What you should do ::
Your answer must be the exact lines from the one holding "H302-Best selling products" through the final line of the records below, both included, and nothing more.
━━━━━ Record set
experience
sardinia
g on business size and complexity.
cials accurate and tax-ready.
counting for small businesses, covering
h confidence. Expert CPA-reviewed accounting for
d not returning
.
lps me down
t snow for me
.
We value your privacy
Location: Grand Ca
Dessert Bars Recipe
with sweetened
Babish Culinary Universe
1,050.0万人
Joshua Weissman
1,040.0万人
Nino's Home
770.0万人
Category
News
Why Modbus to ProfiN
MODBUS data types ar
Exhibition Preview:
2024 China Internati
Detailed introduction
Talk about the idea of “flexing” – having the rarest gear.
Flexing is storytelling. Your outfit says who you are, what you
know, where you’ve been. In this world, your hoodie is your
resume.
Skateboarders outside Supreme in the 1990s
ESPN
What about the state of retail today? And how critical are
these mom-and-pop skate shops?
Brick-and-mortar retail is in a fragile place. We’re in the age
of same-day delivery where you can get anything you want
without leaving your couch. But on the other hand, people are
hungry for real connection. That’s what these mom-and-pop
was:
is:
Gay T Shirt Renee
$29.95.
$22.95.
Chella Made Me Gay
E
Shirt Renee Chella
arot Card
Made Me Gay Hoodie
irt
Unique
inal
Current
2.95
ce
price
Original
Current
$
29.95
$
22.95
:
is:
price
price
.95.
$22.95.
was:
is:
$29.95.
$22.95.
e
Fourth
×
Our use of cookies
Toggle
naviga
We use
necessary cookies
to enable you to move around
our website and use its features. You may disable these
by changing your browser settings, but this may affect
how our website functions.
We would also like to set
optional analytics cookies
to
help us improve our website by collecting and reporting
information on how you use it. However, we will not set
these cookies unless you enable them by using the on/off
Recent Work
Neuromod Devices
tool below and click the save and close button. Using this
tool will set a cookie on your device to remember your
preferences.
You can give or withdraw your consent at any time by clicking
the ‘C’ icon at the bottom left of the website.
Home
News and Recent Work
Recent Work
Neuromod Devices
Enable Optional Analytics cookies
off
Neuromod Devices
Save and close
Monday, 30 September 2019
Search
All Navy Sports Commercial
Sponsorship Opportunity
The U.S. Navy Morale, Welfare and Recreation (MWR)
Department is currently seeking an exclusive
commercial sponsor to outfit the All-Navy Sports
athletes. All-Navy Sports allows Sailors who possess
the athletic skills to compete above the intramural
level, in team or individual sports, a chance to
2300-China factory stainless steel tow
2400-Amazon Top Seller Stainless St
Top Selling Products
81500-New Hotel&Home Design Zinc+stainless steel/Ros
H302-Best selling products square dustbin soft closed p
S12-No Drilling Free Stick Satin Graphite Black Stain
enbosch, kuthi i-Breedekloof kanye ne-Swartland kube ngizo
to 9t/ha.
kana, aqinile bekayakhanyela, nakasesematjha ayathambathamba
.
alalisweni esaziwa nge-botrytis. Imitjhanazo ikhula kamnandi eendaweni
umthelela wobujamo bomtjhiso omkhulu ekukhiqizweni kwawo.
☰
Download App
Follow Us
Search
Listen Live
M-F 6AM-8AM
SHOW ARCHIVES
━━━━━━━━━━
Answer section ::
H302-Best selling products square dustbin soft closed p
S12-No Drilling Free Stick Satin Graphite Black Stain
enbosch, kuthi i-Breedekloof kanye ne-Swartland kube ngizo
to 9t/ha.
kana, aqinile bekayakhanyela, nakasesematjha ayathambathamba
.
alalisweni esaziwa nge-botrytis. Imitjhanazo ikhula kamnandi eendaweni
umthelela wobujamo bomtjhiso omkhulu ekukhiqizweni kwawo.
☰
Download App
Follow Us
Search
Listen Live
M-F 6AM-8AM
SHOW ARCHIVES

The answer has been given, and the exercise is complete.